■ JOB ITEM A: Repeat word for word the stretch of the marathon training post from "Did my longest" through "not unlike childbirth.".

Running Update:
9/17/2014
|
7.6
mi
|
1:14:20
|
9/19/2014
|
7.6
mi
|
1:10:20
|
9/21/2014
|
20.4
mi
|
3:28:20
|
9/24/2014
|
7.5
mi
|
1:11:35
|
9/26/2014
|
5.0
mi
|
45:00
|
The
Hartford Marathon is two weeks from tomorrow!
Did my longest run of the season last weekend, so I’m in taper mode now
(though still have 14 miles to run this weekend…)
Hartford
will be marathon #7 for me. At this
point in training usually I do find a little bit of dread creeping in to my
psyche. Marathons hurt! And recently that got
my Ob-Gyn brain thinking: running a
marathon is not unlike childbirth.
Months of preparation, physical challenges, dietary restrictions and
other deprivations leading up to a single life-changing event. (Not to mention the similarities in the
post-event recovery: sore muscles,
abrasions in unpleasant places, days before you can walk normally…)
Like
giving birth, running a marathon seems worse the second (and every subsequent)

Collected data
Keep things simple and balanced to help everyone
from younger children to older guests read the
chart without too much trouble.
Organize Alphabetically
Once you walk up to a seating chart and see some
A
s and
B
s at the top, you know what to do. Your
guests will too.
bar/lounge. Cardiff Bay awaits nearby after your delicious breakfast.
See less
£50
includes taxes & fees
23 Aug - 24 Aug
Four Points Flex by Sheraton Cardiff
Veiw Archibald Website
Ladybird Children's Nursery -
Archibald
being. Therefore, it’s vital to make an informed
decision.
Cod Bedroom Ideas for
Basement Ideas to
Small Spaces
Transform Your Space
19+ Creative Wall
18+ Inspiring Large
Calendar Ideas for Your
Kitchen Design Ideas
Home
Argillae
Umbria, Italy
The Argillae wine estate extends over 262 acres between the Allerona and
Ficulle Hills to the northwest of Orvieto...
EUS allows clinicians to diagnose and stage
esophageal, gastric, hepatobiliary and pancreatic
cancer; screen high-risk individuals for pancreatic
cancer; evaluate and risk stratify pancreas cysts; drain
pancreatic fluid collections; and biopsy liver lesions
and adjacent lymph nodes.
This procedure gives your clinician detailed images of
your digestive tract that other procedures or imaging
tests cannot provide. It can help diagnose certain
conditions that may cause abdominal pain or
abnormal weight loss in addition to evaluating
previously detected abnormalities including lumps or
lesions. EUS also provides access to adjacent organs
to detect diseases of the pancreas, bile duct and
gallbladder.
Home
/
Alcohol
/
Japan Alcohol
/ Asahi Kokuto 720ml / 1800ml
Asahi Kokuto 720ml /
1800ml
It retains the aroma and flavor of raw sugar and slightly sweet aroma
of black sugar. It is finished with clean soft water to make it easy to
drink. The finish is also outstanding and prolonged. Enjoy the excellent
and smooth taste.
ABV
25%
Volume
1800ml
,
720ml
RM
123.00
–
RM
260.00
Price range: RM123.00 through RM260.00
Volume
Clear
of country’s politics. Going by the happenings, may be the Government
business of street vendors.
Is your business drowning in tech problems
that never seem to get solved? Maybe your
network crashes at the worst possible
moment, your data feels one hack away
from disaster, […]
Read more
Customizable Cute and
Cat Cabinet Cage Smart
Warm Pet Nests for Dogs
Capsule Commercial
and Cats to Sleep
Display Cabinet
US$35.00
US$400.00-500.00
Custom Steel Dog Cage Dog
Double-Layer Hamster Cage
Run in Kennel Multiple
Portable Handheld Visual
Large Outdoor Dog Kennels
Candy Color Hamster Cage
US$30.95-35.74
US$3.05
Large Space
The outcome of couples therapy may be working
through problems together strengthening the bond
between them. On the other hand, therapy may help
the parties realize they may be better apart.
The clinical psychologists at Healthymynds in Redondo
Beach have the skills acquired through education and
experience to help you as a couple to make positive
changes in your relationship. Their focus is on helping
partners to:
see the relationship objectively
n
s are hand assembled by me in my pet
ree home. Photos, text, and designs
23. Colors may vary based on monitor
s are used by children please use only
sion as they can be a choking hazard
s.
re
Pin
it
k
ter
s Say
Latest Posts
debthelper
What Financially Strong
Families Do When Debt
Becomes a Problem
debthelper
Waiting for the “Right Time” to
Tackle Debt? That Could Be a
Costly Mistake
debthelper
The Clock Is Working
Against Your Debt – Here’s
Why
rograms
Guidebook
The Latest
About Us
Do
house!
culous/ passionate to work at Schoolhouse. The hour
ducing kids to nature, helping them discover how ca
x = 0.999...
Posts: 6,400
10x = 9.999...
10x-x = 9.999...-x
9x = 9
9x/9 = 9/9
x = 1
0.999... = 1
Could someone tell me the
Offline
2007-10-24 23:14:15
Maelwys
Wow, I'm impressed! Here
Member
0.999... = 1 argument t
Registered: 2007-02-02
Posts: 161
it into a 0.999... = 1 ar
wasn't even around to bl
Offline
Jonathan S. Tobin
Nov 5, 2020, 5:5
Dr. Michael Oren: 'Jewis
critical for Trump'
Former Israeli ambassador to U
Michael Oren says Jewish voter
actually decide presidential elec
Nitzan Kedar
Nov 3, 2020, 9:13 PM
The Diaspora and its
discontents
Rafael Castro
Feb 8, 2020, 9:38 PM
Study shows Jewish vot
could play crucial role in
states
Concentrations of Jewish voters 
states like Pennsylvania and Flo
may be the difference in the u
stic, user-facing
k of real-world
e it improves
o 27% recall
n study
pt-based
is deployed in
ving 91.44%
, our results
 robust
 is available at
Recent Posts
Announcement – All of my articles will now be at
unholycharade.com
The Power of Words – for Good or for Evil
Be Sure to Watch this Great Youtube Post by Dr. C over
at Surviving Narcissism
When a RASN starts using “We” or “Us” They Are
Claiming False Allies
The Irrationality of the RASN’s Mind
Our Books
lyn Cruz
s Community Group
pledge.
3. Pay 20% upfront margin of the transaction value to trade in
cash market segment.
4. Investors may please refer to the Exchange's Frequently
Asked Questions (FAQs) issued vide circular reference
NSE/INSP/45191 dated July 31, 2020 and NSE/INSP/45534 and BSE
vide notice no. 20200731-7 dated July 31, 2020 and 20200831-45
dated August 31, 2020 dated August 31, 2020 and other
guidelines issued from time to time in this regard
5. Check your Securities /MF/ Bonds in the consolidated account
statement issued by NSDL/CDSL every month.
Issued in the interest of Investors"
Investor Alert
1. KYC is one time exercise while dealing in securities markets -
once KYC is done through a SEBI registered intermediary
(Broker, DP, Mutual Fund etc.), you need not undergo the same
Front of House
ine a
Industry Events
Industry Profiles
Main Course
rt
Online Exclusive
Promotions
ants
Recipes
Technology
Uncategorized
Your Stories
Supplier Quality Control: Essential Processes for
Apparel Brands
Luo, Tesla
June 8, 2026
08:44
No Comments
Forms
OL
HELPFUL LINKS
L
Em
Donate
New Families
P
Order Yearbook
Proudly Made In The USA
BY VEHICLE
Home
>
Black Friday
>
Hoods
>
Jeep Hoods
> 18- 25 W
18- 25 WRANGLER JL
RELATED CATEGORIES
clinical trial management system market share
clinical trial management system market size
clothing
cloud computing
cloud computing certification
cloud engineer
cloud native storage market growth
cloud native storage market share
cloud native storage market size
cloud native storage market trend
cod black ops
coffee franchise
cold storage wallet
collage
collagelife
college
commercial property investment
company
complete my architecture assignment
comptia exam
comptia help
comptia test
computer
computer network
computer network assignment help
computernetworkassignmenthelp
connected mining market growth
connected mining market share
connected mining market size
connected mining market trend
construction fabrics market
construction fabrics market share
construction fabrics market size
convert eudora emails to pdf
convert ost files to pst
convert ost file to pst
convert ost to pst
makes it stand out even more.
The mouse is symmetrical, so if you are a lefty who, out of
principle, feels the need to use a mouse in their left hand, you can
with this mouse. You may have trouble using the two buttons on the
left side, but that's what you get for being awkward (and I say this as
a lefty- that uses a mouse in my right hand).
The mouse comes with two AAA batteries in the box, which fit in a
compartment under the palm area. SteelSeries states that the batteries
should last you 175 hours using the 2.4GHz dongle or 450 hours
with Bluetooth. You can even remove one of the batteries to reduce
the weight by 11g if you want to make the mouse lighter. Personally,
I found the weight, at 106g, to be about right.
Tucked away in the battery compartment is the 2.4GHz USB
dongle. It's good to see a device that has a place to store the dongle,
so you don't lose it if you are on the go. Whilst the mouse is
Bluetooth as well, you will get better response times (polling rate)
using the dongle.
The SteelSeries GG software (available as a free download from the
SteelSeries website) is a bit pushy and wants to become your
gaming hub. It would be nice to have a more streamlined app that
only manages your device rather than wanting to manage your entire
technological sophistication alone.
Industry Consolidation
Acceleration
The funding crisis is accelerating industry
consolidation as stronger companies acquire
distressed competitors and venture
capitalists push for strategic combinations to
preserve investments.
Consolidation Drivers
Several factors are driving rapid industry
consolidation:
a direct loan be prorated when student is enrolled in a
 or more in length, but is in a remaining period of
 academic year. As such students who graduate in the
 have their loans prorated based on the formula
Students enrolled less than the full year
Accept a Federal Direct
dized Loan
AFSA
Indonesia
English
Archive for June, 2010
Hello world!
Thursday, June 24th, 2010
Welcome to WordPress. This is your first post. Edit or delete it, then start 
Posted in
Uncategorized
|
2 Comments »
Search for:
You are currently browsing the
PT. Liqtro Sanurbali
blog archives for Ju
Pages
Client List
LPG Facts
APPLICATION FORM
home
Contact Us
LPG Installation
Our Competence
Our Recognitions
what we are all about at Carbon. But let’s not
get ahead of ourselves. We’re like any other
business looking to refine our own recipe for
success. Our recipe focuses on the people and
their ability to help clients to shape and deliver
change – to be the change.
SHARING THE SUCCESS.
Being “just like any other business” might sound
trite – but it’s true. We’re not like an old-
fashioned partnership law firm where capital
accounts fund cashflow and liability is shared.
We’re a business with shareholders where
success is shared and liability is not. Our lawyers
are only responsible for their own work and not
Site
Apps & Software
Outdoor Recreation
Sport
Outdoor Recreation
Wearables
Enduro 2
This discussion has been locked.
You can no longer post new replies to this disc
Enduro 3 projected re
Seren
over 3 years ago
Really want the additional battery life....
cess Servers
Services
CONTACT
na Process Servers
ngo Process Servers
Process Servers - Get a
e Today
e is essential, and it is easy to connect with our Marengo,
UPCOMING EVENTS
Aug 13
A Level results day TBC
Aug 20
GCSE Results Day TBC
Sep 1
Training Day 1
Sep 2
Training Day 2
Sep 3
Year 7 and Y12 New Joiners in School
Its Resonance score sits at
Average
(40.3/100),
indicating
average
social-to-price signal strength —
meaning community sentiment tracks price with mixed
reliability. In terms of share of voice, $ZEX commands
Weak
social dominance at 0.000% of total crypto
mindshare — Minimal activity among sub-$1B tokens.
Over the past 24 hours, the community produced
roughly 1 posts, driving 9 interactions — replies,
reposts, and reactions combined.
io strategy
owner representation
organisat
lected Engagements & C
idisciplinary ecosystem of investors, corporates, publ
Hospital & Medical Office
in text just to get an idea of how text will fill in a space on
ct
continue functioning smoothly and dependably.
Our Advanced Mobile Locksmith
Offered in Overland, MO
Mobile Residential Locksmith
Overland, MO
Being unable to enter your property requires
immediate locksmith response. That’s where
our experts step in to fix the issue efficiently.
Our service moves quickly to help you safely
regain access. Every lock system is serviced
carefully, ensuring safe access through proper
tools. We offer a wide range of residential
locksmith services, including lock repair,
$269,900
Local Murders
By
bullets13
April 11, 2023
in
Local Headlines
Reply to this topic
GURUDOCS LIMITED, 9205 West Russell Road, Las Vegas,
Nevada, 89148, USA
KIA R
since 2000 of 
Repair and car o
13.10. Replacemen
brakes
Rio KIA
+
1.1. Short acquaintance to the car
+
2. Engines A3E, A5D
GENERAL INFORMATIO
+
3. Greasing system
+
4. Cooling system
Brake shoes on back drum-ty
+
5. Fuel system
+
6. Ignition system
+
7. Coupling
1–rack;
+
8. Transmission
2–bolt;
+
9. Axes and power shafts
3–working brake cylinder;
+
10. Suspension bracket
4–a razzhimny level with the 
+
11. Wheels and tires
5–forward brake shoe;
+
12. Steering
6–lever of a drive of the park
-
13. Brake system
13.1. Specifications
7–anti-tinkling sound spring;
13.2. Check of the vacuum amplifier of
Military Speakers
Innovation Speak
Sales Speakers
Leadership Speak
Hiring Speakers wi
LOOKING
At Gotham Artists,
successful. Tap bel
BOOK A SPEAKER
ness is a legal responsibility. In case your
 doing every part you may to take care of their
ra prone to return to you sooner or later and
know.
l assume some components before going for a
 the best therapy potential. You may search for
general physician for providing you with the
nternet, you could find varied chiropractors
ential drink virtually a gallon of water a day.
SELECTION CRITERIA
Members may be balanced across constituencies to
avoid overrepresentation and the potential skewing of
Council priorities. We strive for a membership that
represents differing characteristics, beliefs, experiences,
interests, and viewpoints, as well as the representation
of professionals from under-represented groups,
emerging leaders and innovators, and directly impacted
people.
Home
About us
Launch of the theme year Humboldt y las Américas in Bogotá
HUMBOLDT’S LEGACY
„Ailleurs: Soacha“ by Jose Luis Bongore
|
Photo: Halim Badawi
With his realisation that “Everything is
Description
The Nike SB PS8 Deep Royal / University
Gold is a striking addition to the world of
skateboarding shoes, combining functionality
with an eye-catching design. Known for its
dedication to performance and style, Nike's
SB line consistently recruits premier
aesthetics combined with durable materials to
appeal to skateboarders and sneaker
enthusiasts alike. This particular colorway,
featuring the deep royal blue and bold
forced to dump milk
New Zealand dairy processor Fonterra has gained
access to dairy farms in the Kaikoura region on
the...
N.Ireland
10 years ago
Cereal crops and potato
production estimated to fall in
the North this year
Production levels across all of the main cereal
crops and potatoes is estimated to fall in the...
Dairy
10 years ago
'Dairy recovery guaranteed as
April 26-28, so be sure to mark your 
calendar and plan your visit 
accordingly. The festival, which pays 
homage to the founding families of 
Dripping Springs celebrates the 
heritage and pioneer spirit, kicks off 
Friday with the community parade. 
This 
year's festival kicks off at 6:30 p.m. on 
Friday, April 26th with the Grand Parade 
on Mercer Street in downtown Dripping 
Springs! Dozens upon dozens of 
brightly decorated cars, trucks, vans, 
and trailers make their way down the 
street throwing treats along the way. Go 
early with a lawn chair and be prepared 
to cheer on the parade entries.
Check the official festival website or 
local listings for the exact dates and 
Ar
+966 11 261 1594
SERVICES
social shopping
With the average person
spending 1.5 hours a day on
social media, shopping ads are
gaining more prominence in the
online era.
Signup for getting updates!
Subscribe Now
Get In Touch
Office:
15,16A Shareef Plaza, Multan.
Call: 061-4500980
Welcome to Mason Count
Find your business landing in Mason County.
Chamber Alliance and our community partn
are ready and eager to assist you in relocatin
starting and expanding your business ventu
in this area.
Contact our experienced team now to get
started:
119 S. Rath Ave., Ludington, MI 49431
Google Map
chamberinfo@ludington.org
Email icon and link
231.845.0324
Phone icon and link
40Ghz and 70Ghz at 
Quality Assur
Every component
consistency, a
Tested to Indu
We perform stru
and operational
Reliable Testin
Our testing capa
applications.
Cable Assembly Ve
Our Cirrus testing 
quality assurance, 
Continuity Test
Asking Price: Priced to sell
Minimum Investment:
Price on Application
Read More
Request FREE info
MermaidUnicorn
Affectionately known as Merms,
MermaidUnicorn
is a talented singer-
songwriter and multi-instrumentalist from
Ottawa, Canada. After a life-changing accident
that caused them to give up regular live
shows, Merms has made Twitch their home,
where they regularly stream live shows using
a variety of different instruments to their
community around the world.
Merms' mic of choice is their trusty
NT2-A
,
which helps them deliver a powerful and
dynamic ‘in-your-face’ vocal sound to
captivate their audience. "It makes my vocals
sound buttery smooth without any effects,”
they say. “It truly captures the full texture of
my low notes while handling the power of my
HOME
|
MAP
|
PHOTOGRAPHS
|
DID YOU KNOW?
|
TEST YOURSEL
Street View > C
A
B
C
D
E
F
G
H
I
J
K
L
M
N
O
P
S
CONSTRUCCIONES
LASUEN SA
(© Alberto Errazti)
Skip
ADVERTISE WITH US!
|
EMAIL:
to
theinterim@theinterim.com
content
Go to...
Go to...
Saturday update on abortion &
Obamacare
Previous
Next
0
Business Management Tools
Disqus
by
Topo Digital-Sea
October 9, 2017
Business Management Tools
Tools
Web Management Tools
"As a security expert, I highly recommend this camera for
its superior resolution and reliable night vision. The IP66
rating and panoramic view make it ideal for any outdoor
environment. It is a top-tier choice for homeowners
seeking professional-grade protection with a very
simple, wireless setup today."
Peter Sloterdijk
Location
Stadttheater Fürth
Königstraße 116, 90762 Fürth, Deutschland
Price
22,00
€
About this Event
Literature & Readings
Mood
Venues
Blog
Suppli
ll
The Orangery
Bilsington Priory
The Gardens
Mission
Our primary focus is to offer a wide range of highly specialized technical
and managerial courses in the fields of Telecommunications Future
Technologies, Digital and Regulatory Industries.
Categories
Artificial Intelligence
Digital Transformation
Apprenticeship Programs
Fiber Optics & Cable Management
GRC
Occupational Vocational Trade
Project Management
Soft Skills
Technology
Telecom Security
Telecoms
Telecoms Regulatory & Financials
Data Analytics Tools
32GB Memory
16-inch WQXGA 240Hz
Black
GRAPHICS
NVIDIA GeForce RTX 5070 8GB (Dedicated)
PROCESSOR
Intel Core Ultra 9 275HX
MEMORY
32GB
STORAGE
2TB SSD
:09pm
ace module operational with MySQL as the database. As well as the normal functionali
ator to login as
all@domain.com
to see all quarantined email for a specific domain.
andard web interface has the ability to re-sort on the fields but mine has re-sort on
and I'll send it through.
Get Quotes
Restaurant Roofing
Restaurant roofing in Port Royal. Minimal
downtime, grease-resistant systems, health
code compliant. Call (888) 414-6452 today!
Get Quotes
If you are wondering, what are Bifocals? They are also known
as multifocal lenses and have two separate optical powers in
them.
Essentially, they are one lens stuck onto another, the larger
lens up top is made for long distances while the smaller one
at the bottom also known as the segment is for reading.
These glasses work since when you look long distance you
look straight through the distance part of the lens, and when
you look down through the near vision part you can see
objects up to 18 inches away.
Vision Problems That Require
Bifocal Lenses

■ JOB ITEM B: Present the stretch of the entries from their start through the line containing "includes taxes & fees" as a numbered list, omitting any blank lines.

■ EXERCISE SOLUTION A:
Did my longest run of the season last weekend, so I’m in taper mode now
(though still have 14 miles to run this weekend…)
Hartford
will be marathon #7 for me. At this
point in training usually I do find a little bit of dread creeping in to my
psyche. Marathons hurt! And recently that got
my Ob-Gyn brain thinking: running a
marathon is not unlike childbirth.

■ EXERCISE SOLUTION B:
1. Keep things simple and balanced to help everyone
2. from younger children to older guests read the
3. chart without too much trouble.
4. Organize Alphabetically
5. Once you walk up to a seating chart and see some
6. A
7. s and
8. B
9. s at the top, you know what to do. Your
10. guests will too.
11. bar/lounge. Cardiff Bay awaits nearby after your delicious breakfast.
12. See less
13. £50
14. includes taxes & fees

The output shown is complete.